Kansas has long had a history of violence, from the early settlement in pre–Civil War days that led to its nickname “Bleeding Kansas,” to shootouts in cow towns like Abilene, Newton, Ellsworth and Dodge City. Yet often overlooked in Kansas chronicles are the wars that cities waged against each other to seize the title of county seat.

At least 29 “bitterly contested fights” for seat-hood have been fought in Kansas since statehood came in 1861, with the bloodiest scarring the state’s western regions between 1885 and 1892. That era is the focus of Ballots and Bullets, an enlightening and well-researched history by acclaimed Western historian Robert K. DeArment.

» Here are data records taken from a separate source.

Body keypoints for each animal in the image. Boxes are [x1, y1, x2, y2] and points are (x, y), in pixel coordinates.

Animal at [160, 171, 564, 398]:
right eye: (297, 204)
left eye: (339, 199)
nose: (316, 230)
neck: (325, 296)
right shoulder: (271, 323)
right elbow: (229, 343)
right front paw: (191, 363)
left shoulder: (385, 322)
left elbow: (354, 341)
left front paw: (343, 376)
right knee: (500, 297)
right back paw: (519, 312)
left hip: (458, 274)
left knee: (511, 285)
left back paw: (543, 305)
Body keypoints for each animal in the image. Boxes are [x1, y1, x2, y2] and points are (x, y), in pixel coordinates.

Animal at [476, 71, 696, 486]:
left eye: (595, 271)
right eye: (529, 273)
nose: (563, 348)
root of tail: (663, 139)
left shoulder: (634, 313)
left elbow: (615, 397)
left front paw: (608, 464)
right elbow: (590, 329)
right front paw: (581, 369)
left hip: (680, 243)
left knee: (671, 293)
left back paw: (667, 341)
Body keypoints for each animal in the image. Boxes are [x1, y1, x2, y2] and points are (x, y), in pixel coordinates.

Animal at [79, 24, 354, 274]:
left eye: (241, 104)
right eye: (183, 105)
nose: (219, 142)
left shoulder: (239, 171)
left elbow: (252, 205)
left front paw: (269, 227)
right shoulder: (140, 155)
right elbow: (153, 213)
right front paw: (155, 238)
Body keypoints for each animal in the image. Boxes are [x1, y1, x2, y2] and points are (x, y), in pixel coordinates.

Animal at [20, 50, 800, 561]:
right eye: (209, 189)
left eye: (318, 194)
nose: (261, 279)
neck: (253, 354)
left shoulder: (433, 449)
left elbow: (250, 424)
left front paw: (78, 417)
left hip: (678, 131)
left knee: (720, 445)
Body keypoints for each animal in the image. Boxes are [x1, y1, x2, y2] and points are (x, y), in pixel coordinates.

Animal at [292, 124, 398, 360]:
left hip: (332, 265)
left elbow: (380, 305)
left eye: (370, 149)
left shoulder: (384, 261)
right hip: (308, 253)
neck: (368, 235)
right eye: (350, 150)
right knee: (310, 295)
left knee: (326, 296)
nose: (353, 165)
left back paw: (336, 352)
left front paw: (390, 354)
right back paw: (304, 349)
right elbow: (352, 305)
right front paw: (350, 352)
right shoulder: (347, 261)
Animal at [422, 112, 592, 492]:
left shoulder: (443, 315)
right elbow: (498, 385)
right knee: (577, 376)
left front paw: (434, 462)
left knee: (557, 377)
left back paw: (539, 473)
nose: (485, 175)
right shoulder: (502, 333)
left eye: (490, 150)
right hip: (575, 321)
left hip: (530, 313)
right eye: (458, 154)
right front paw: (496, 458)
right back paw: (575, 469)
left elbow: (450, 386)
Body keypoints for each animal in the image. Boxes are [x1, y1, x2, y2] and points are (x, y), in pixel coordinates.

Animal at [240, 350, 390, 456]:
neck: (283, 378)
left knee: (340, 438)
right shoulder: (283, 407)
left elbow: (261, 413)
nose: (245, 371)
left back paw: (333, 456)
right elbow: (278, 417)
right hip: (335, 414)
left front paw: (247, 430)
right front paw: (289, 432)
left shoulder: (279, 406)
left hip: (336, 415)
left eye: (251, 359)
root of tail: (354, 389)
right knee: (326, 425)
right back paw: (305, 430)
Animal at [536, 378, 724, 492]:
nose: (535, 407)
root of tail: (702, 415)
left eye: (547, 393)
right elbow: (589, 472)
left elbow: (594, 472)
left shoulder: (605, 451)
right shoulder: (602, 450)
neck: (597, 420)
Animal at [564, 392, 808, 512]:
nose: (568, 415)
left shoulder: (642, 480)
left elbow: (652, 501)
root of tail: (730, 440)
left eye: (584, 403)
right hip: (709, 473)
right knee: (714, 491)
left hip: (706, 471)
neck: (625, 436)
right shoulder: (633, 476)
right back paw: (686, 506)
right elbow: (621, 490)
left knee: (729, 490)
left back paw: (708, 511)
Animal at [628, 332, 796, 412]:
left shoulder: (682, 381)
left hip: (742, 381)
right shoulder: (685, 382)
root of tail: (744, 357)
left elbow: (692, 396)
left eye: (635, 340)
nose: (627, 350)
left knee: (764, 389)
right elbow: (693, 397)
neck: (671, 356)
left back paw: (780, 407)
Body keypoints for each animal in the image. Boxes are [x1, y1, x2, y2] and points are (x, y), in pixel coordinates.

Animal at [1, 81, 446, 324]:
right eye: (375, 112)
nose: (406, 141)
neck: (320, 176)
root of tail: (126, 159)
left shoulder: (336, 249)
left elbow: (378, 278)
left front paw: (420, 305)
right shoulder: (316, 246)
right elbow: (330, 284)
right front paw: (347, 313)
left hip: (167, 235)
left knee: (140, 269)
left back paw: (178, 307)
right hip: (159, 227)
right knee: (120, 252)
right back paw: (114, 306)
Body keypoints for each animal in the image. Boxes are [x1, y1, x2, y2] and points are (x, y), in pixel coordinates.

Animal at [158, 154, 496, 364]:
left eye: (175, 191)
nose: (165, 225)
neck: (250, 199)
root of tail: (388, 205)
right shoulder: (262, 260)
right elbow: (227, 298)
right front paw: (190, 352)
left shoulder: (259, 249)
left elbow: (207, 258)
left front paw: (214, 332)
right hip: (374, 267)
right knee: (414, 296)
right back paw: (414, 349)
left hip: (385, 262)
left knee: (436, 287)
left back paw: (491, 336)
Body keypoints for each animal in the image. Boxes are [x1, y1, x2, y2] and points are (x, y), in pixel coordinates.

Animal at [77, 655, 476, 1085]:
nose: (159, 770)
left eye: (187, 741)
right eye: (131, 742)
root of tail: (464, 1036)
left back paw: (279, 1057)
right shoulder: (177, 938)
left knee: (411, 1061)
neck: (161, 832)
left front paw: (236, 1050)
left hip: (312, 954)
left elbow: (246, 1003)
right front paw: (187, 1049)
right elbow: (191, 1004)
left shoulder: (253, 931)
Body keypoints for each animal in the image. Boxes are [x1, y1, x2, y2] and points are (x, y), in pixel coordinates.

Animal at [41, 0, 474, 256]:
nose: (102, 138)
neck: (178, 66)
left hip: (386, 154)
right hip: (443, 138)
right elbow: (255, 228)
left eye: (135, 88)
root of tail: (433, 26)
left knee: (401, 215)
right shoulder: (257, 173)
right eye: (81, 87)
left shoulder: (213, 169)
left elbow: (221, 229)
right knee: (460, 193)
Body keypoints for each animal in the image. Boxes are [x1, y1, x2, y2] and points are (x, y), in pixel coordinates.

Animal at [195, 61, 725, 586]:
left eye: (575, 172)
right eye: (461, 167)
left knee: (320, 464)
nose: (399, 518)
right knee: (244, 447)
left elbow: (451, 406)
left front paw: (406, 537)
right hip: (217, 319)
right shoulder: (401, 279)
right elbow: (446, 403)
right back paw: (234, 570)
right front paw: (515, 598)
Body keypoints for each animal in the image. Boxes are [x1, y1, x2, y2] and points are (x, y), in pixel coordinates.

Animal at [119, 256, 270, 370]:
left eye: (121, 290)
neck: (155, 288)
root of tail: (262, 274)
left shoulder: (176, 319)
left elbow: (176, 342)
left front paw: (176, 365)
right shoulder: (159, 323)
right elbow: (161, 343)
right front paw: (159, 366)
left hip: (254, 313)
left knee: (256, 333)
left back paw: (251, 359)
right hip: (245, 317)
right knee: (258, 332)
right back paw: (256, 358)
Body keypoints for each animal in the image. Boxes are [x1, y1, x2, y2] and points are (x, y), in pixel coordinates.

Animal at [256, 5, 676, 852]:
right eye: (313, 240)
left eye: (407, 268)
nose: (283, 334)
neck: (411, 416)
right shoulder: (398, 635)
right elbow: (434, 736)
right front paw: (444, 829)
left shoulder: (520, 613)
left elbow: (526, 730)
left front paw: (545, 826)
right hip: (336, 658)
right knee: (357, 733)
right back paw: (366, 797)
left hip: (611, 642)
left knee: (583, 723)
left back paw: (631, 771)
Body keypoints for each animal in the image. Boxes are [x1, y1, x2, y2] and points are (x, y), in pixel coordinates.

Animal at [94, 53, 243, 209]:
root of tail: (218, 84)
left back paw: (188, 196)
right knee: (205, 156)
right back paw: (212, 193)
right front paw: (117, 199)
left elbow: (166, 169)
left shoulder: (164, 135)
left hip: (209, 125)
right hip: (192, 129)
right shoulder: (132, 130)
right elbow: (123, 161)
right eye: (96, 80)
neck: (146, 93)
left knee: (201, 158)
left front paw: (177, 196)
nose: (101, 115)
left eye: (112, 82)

He tells his story with humor. When Syracuse won the Hamilton County seat in 1888, a “gloating Syracuse newspaper” ran the “obituary” of its rival town: “Died: Kendall, ten miles to the east.” Yet while the fight for Hamilton County, on the Colorado border, was nonviolent, most of the battles made Kansas bleed once more.

Ballots and Bullets details the wars for supremacy in Grant County (Ulysses vs. Appomattox), Wichita County (Leoti vs. Coronado), Stevens County (Hugoton vs. Woodsdale) and Seward County (Fargo Springs vs. Springfield). Make no mistake: These were wars, claiming at least a dozen lives and often featuring a who’s who of Western gunmen, including Bat and Jim Masterson, Bill Tilghman and Sam Wood. In 1889 10 heavily armed men left Ingalls to remove the records from Cimarron, resulting in the so-called Battle of Cimarron.